Off for a weekend of fall activities. Vermont is so incredible this time of year with the changing leaves, and the yummy apples!!! I plan on having lots of fun. Plus, it's supposed to be in the 80's. Weird weather...

Tuesday, October 2, 2007

My first class as a shodan

Today was the first class I went to after last week's test. For some odd reason I was nervous to enter the dojo wearing a black belt. There is definitely a little "uncomfortableness" about this new path for me. The lower belts have a new respect and part of me is having a hard time with that. I think it's because I don't want to feel better than anyone else, don't want to, especially, look like I don't know what I'm doing. It's the old self-esteem issues coming to the surface. I talked about the self-sabotage a few posts back and this is very similar. Now that I've come this far do I deserve to lead others? It's so strange. There is absolutely no way I could ever get "shodanitis". My ego is not that big and I feel so humbled by this new addition around my waist. I want others in my dojo to know that I will never treat them like they do not know anything and I know everything. Our dojo, as Charles James Sensei puts it, is a gendai budo dojo. We train for the path, for the betterment of ourselves. There is no competition in our school in any form and Sensei does not condone it at all. The sparring you saw me do in the videos is not something we do very often, at least not with all the gear. We do more slow-flow Ju Kumite, not the full-on Kumite. I'm very happy with that. I don't have the need to go at someone with flying fists and feet. I'd much rather harness the control that would benefit me in a self-defense situation. Our dojo is serious and light-hearted at the same time. We joke around, but not when it's inappropriate. We have much respect for Sensei and his teachings and teach that to the new student who walk through our doors. There have been quite a few recently, and all of them women. I like to see women start in the martial arts, and I hope they stick with it.
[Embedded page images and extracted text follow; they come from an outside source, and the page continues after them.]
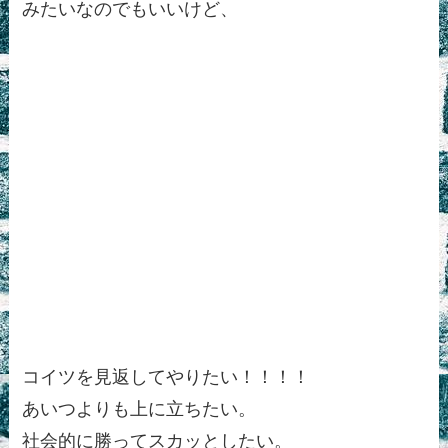
みたいなのでもいいけど、
コイツを見返してやりたい！！！！
あいつよりも上に立ちたい。
社会的に勝ってスカッとしたい。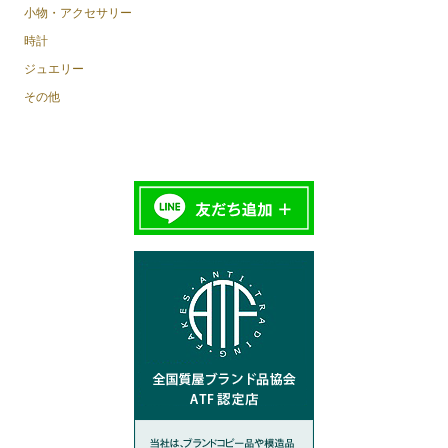
小物・アクセサリー
時計
ジュエリー
その他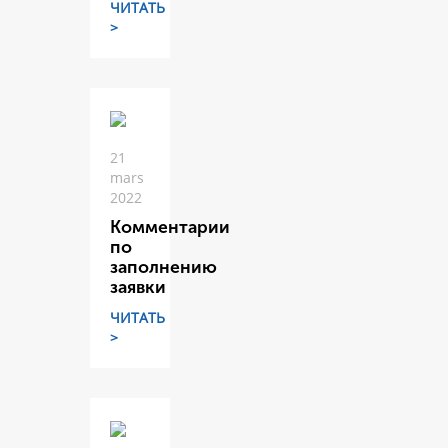
ЧИТАТЬ
>
21
mars
2022
Комментарии
по
заполнению
заявки
ЧИТАТЬ
>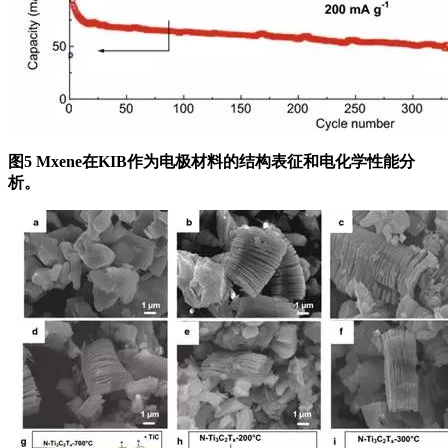
图5 Mxene在KIB作为电极材料的结构表征和电化学性能分
析。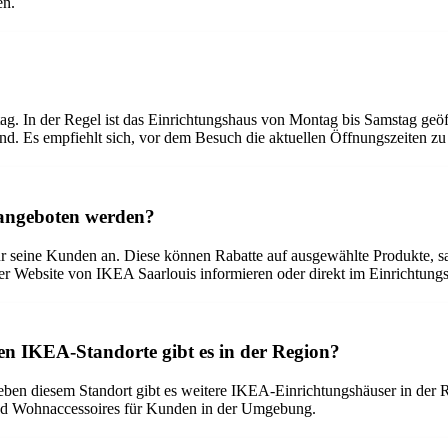
en.
. In der Regel ist das Einrichtungshaus von Montag bis Samstag geöff
nd. Es empfiehlt sich, vor dem Besuch die aktuellen Öffnungszeiten zu
s angeboten werden?
r seine Kunden an. Diese können Rabatte auf ausgewählte Produkte, s
r Website von IKEA Saarlouis informieren oder direkt im Einrichtung
en IKEA-Standorte gibt es in der Region?
 Neben diesem Standort gibt es weitere IKEA-Einrichtungshäuser in d
und Wohnaccessoires für Kunden in der Umgebung.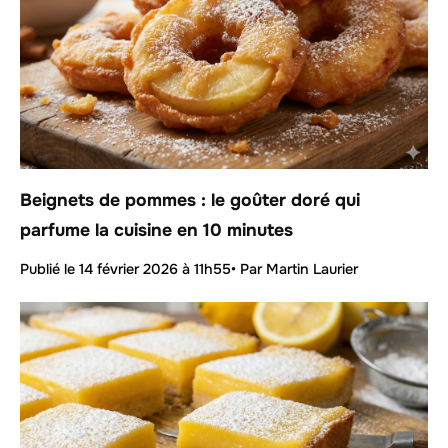
Beignets de pommes : le goûter doré qui
parfume la cuisine en 10 minutes
Publié le
14 février 2026 à 11h55
• Par Martin Laurier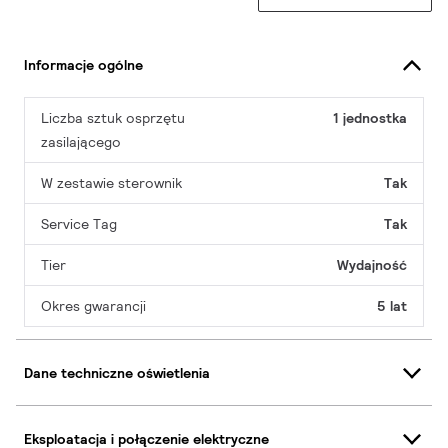
Informacje ogólne
Liczba sztuk osprzętu
1 jednostka
zasilającego
W zestawie sterownik
Tak
Service Tag
Tak
Tier
Wydajność
Okres gwarancji
5 lat
Dane techniczne oświetlenia
Eksploatacja i połączenie elektryczne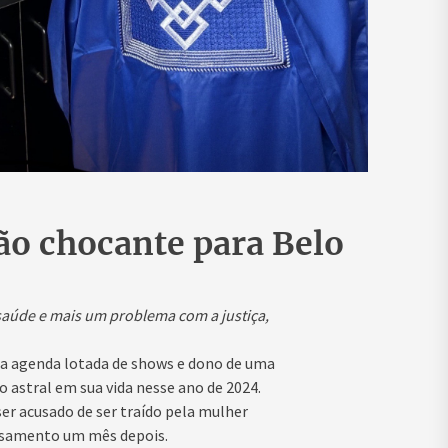
ão chocante para Belo
saúde e mais um problema com a justiça,
a agenda lotada de shows e dono de uma
 astral em sua vida nesse ano de 2024.
r acusado de ser traído pela mulher
casamento um mês depois.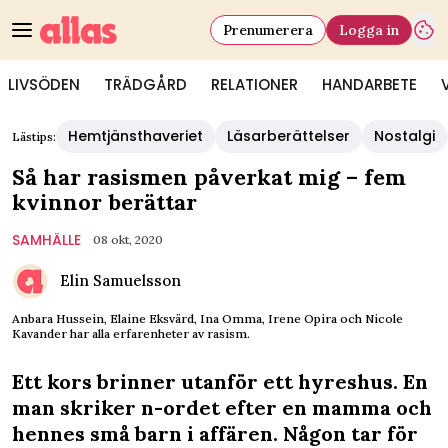
Prenumerera
Logga in
LIVSÖDEN
TRÄDGÅRD
RELATIONER
HANDARBETE
Hemtjänsthaveriet
Läsarberättelser
Nostalgi
Lästips:
Så har rasismen påverkat mig – fem
kvinnor berättar
SAMHÄLLE
08 okt, 2020
Elin Samuelsson
Anbara Hussein, Elaine Eksvärd, Ina Omma, Irene Opira och Nicole
Kavander har alla erfarenheter av rasism.
Ett kors brinner utanför ett hyreshus. En
man skriker n-ordet efter en mamma och
hennes små barn i affären. Någon tar för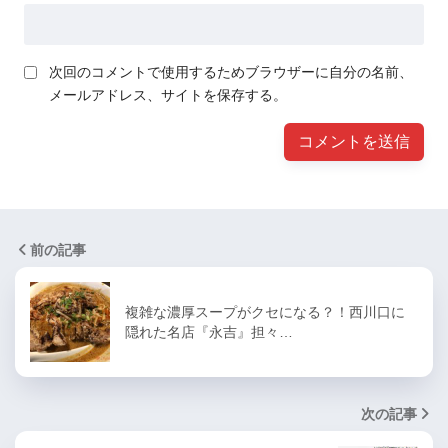
次回のコメントで使用するためブラウザーに自分の名前、
メールアドレス、サイトを保存する。
前の記事
複雑な濃厚スープがクセになる？！西川口に
隠れた名店『永吉』担々…
次の記事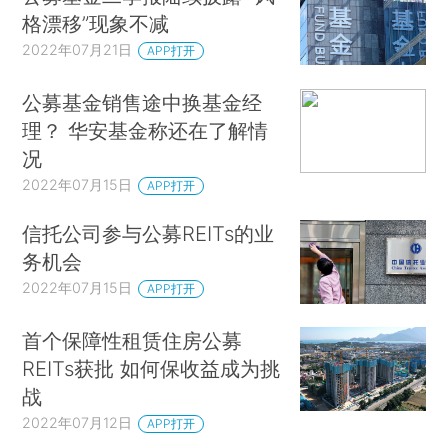
格漂移”现象不减
2022年07月21日
APP打开
公募基金销售途中换基金经
理？ 华安基金称还在了解情
况
2022年07月15日
APP打开
信托公司参与公募REITs的业
务机会
2022年07月15日
APP打开
首个保障性租赁住房公募
REITs获批 如何保收益成为挑
战
2022年07月12日
APP打开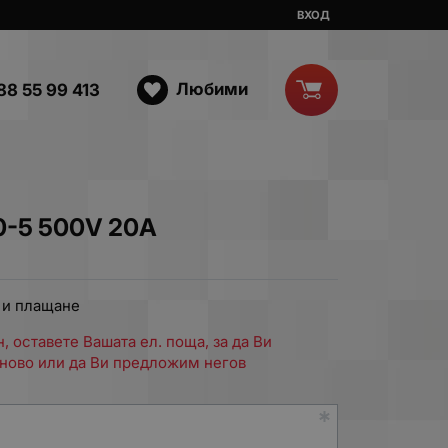
ВХОД
Любими
88 55 99 413
0-5 500V 20A
 и плащане
, оставете Вашата ел. поща, за да Ви
ново или да Ви предложим негов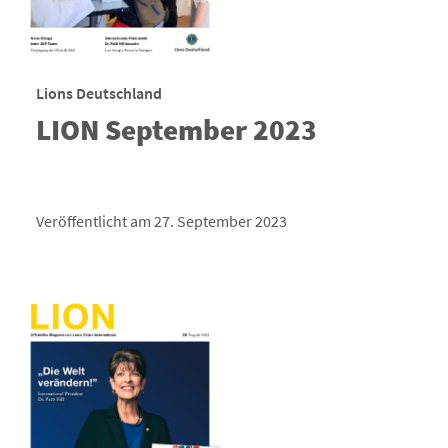
Lions Deutschland
LION September 2023
Veröffentlicht am 27. September 2023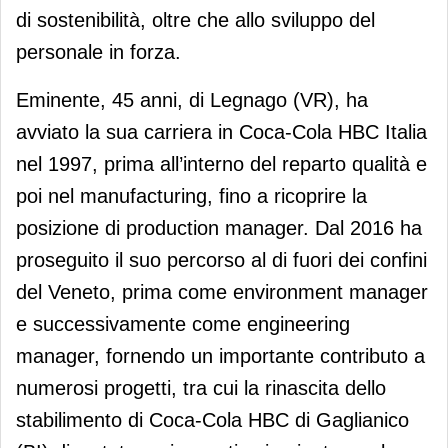
di sostenibilità, oltre che allo sviluppo del
personale in forza.
Eminente, 45 anni, di Legnago (VR), ha
avviato la sua carriera in Coca-Cola HBC Italia
nel 1997, prima all’interno del reparto qualità e
poi nel manufacturing, fino a ricoprire la
posizione di production manager. Dal 2016 ha
proseguito il suo percorso al di fuori dei confini
del Veneto, prima come environment manager
e successivamente come engineering
manager, fornendo un importante contributo a
numerosi progetti, tra cui la rinascita dello
stabilimento di Coca-Cola HBC di Gaglianico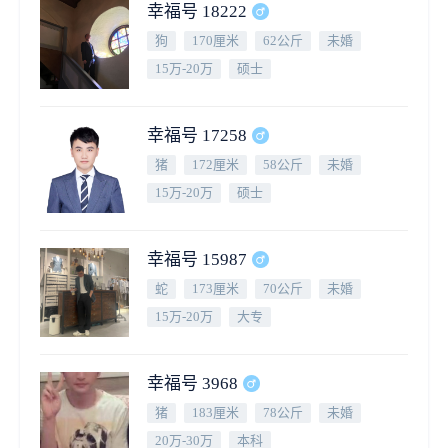
幸福号 18222
狗
170厘米
62公斤
未婚
15万-20万
硕士
幸福号 17258
猪
172厘米
58公斤
未婚
15万-20万
硕士
幸福号 15987
蛇
173厘米
70公斤
未婚
15万-20万
大专
幸福号 3968
猪
183厘米
78公斤
未婚
20万-30万
本科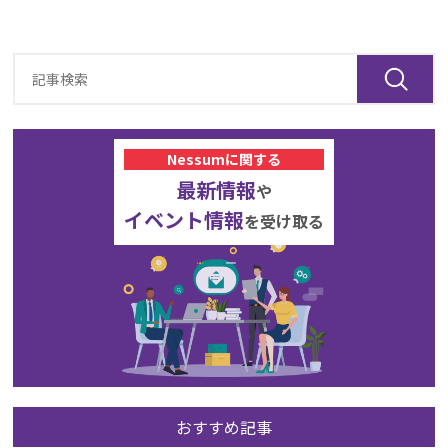
Nessumに関する
最新情報
や
イベント情報
を受け取る
おすすめ記事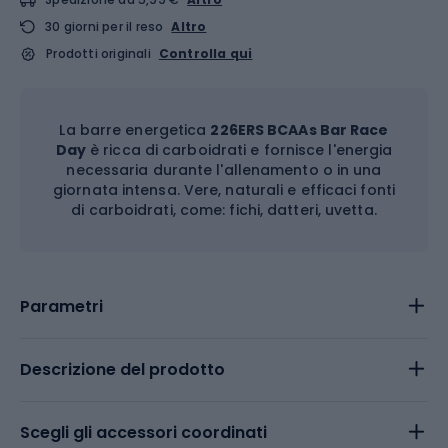
30 giorni per il reso
Altro
Prodotti originali
Controlla qui
La barre energetica
226ERS BCAAs Bar Race
Day
è ricca di carboidrati e fornisce l'energia
necessaria durante l'allenamento o in una
giornata intensa. Vere, naturali e efficaci fonti
di carboidrati, come: fichi, datteri, uvetta.
Parametri
Descrizione del prodotto
Scegli gli accessori coordinati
So back to the weirdness of shodan. I have to grow into this like anything else. Sensei said to me the day after shiai that he would like me to test for nidan in a year. Is that enough time? I feel there is so much for me to accomplish in my training right now. I want to focus on the internal strength, the internal compression, or as Sensei Morallo puts it, "the twisting of the meat." He was doing Chen Tai Chi before the shiai last Wednesday. It was absolutely beautiful. Apparently this is the parent form of all the other tai chi forms, and he mentioned that it's a very difficult style to study. That is what I want to do. Hmm, yes, in all my free time... I've found that in my training I struggle with the internal applications of our style. I want to perfect them (as much as they can be perfected).

So, this marks the beginning of a new beginning! I will be interested to see where this blog goes now that I have attained shodan. I'm so excited!!!